> _Extracted data_:
[Start of Attachment]

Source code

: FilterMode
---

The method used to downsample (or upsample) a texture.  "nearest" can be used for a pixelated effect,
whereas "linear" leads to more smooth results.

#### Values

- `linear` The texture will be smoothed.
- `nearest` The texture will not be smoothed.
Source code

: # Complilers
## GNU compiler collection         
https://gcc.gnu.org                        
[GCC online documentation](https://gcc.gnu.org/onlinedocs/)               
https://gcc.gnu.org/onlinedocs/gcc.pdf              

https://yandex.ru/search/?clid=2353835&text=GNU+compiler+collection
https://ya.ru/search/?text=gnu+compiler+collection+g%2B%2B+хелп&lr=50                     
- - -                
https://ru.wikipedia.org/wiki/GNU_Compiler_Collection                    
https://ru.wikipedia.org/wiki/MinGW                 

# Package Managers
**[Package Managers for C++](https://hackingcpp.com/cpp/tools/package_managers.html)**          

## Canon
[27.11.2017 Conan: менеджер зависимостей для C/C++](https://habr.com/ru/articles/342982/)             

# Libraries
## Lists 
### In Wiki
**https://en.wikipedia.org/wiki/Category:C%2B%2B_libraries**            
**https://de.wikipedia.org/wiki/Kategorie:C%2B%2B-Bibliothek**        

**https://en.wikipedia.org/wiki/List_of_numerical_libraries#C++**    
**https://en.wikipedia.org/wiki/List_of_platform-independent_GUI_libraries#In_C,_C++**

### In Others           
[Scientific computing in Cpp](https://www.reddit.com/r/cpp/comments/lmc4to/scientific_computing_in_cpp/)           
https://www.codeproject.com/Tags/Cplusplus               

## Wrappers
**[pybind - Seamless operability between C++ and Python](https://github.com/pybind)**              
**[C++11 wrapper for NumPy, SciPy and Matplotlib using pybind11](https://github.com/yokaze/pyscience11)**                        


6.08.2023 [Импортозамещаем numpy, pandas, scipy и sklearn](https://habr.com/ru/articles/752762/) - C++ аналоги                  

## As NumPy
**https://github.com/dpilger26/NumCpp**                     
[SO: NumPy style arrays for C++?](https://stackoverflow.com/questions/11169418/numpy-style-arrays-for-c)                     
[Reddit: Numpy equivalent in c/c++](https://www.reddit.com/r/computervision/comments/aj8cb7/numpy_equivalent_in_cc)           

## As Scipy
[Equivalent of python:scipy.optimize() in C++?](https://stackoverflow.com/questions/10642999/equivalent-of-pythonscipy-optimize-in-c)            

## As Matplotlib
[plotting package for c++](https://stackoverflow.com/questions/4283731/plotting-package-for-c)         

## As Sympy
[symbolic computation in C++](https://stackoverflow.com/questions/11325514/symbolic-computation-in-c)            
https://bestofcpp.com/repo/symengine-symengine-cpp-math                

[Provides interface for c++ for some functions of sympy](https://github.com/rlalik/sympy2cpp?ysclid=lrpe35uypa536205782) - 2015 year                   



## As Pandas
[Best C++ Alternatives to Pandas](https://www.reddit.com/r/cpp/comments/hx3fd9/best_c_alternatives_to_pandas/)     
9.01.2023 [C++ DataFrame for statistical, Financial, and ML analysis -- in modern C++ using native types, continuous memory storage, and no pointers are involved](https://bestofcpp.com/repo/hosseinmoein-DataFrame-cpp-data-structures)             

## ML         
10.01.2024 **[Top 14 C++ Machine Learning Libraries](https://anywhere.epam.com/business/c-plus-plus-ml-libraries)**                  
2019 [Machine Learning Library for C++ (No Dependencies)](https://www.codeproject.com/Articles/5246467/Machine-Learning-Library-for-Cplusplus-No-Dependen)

[End of Attachment]

> _Exercise aim_: Across all the records above, how many lines hold the word "equivalent"? Answer with only that number.

> _Reply_: 2